In October 2019, Mexico approved a new law for processed food labeling. If it follows the same progression as similar regulations in another Latin American country – Chile – the new law could eventually impact pet food, too.

This type of legislation was quite debated and long-awaited Mexico, as the country has silently climbed to become the most overweight and obese country in the world. Human obesity is costing millions of dollars in Mexico and nearly 200,000 deaths annually for ailments related to overweight, such as diabetes, cancer and heart diseases.

The new labeling will include graphical warnings on the packaging, highlighting excess sodium, sugars, calories, trans fats and saturated fats. The only countries in the region with similar regulations are Chile, Peru and Ecuador. Thus, it represents a major transformation for the local packaged food industry, at least in terms of explicit admonitory information.

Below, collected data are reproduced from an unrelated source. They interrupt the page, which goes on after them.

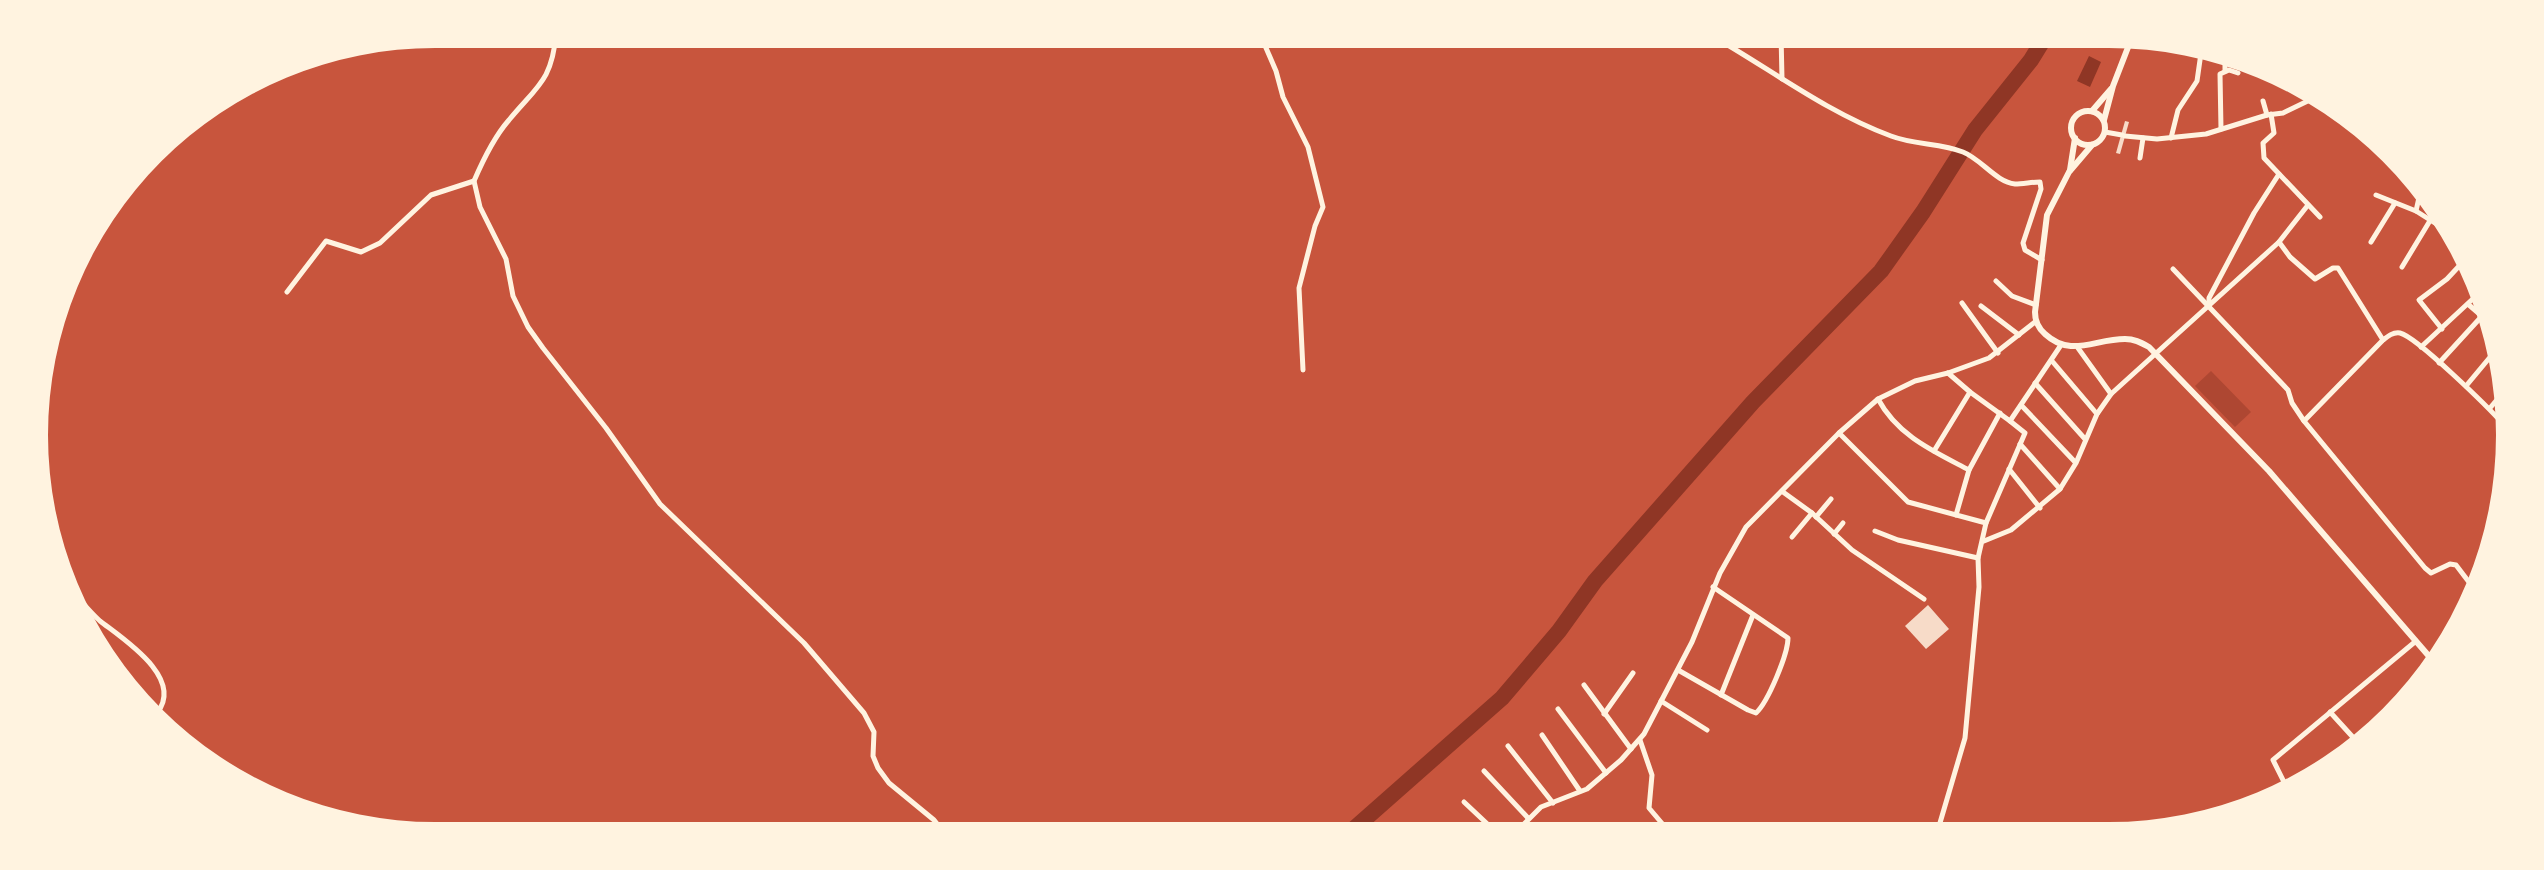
<svg xmlns="http://www.w3.org/2000/svg" width="2544" height="870" viewBox="0 0 2544 870" font-family="'Noto Sans',sans-serif">
  <style>
    .green { fill: #ae4732 }
    .water { fill: #8f3625 }
    .lines { fill: none; stroke-linecap: round; stroke-linejoin: round }
    .river { stroke: #8f3625; stroke-width: 16 }
    .building { fill: #f7dbc8 }
    .minor { stroke: #fff3e0; stroke-width: 5 }
    .tertiary { stroke: #fff3e0; stroke-width: 6 }
  </style>
  <rect width="100%" height="100%" fill="#c8553d"/>
  <!-- green -->
  <polygon class="green" points="2211,371 2251,412 2235,427 2195,386"/>
  <!-- water -->
  <polygon class="water" points="2089,56 2101,62 2090,87 2077,81"/>
  <g class="lines">
    <!-- river -->
    <polyline class="river" points="1348,834 1502,698 1559,631 1595,581 1753,402 1881,271 1923,212 1975,130 2031,60 2047,34"/>
  </g>
  <!-- building -->
  <g class="building">
    <polygon points="2125,121 2129,122 2120,154 2116,153"/>
    <polygon points="1928,605 1949,629 1926,649 1905,626"/>
  </g>
  <g class="lines">
    <!-- minor -->
    <g class="minor">
      <polyline points="501,34 556,42"/>
      <path d="M 556,34 C 552,81 537,86 509,120 C 494,137 483,160 474,181 L 480,207 L 506,259 L 513,296 L 528,327 L 543,348 L 606,428 L 660,504 L 804,643 L 864,713 L 874,732 L 873,756 L 878,768 L 889,783 L 934,820 L 946,835"/>
      <polyline points="1260,34 1276,71 1283,97 1308,147 1323,207 1315,226 1299,288 1303,370"/>
      <path d="M 1709,34 C 1769,68 1826,112 1891,136 C 1914,145 1941,143 1963,152 C 1981,159 1996,182 2015,184 C 2023,184 2032,182 2040,182 L 2041,189 L 2023,243 L 2025,250 L 2042,260"/>
      <polyline points="1781,34 1782,79"/>
      <polyline points="2225,71 2225,60"/>
      <polyline points="2263,101 2267,115"/>
      <polyline points="2271,114 2274,133 2263,143 2264,158 2320,217"/>
      <polyline points="2221,129 2220,74 2229,70 2238,73"/>
      <polyline points="2105,132 2122,135"/>
      <polyline points="2125,136 2157,139 2206,134 2267,115 2283,113 2314,98"/>
      <polyline points="2171,138 2178,110 2197,81 2202,46"/>
      <polyline points="2140,158 2143,138"/>
      <polyline points="2376,195 2416,211 2457,237"/>
      <polyline points="2416,211 2420,193"/>
      <polyline points="2279,242 2290,257 2315,279 2333,268 2338,268 2383,340"/>
      <polyline points="2371,242 2395,203"/>
      <polyline points="2402,267 2431,219"/>
      <polyline points="2173,269 2288,390 2292,403 2304,421 2425,568 2431,573 2450,564 2456,565 2475,590"/>
      <polyline points="1996,281 2012,296 2036,305"/>
      <polyline points="287,292 326,241 361,252 380,243 431,195 474,181"/>
      <polyline points="1962,303 1998,353"/>
      <polyline points="2469,305 2483,317"/>
      <polyline points="1981,306 2019,335"/>
      <polyline points="2209,306 2209,298 2254,213 2279,174"/>
      <polyline points="2442,329 2419,300 2447,279 2461,264"/>
      <polyline points="2421,347 2477,295"/>
      <polyline points="2078,348 2111,394"/>
      <polyline points="2052,361 2097,414"/>
      <polyline points="2439,363 2482,316"/>
      <polyline points="2035,383 2085,439"/>
      <polyline points="2466,386 2496,350"/>
      <polyline points="1970,392 2010,421 2061,345"/>
      <path d="M 1878,399 C 1898,436 1933,451 1969,470"/>
      <polyline points="2021,405 2075,462"/>
      <polyline points="2490,408 2506,389"/>
      <path d="M 2304,421 L 2383,340 C 2388,336 2393,332 2400,333 C 2417,337 2490,409 2504,425"/>
      <polyline points="1839,433 1908,502 1986,523"/>
      <polyline points="2020,444 2060,489"/>
      <polyline points="1934,451 1970,392 1948,373"/>
      <polyline points="2009,469 2040,508"/>
      <polyline points="44,485 49,501 46,507"/>
      <polyline points="1783,492 1812,513 1852,550 1924,599"/>
      <polyline points="1956,515 1969,470 2000,413"/>
      <polyline points="1816,517 1831,499"/>
      <polyline points="1875,531 1898,540 1978,558"/>
      <polyline points="1834,534 1843,523"/>
      <polyline points="1792,537 1812,513"/>
      <polyline points="1984,541 2011,530 2060,489 2076,463 2097,414 2111,394 2279,242 2308,205"/>
      <path d="M 70,588 C 80,600 89,611 100,621 C 123,639 185,678 157,713"/>
      <path d="M 1678,670 L 1748,710 L 1756,713 C 1768,702 1788,654 1788,638 L 1713,587"/>
      <polyline points="1584,685 1631,749"/>
      <polyline points="1721,695 1753,615"/>
      <polyline points="1661,701 1707,730"/>
      <polyline points="1558,709 1606,773"/>
      <polyline points="2330,712 2360,745"/>
      <polyline points="1604,714 1633,673"/>
      <polyline points="1542,735 1580,791"/>
      <polyline points="1640,740 1652,775 1649,808 1671,834"/>
      <polyline points="1508,746 1553,803"/>
      <polyline points="1484,771 1528,818"/>
      <polyline points="2288,790 2273,760 2416,641"/>
      <polyline points="1464,802 1498,834"/>
      <polyline points="1937,833 1965,738 1979,587 1978,558 1986,523 2025,433 2010,421"/>
      <polyline points="1514,834 1541,807 1587,789 1621,760 1644,734 1692,642 1720,573 1746,527 1839,433 1878,399 1915,381 1948,373 1989,358 2035,322"/>
    </g>
    <!-- tertiary -->
    <g class="tertiary">
      <polyline points="2092,111 2111,89"/>
      <circle cx="2088" cy="128" r="17"/>
      <polyline points="2104,120 2113,86 2132,37"/>
      <path d="M 2092,145 L 2069,172 L 2047,215 L 2035,312 C 2035,321 2038,328 2045,334 C 2071,358 2094,339 2125,339 C 2134,339 2140,342 2149,347 L 2269,471 L 2434,662"/>
      <polyline points="2070,170 2075,138"/>
    </g>
  </g>
  <!-- crop -->
  <path d="M0 0H2544V870H0ZM435 48H2109A387 387 0 0 1 2496 435V435A387 387 0 0 1 2109 822H435A387 387 0 0 1 48 435V435A387 387 0 0 1 435 48Z" fill="#fff3e0" fill-rule="evenodd"/>
</svg>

In this regard, it is worth analyzing how the new policy could eventually affect the labeling of pet food products in Mexico. If there is a relationship between processed human foods and pet foods at all, it is convenient to sketch out the likely impacts.

Chile took the first step

The so-called pet humanization trend is impacting the pet food industry in Latin America, as it is changing the perception that pet owners have toward ingredients and overall pet nutrition. In this context, Chile is the first country trying to apply its food labeling legislation to pet food products.

In June 2019, the local congress initiated a process aiming to regulate labeling on pet foods. The initiative seeks to disclose key information on the contents of pet food products currently distributed in the country, in the same way human foods bear such information. This means that, if approved, Chilean pet food product labeling will likely include legends like “high-calorie product” or “high in fat content.”

The Chilean initiative is supported by local scientific research, arguing, for example, that “from the 33 commercial dog food products in the local market, only 12% satisfy the nutritional requirements from AAFCO (Association of American Feed Control Officials).”

Inspiration for new pet food products in Mexico?

As the healthy-labeling trend continues to permeate the Mexican processed food industry, consumers will likely start to ask for similar information for pet food products.

With increasing obesity and overweight as major public health issues, not only for people but also for pets, it is foreseeable that the local pet food industry takes next steps toward a new generation of products.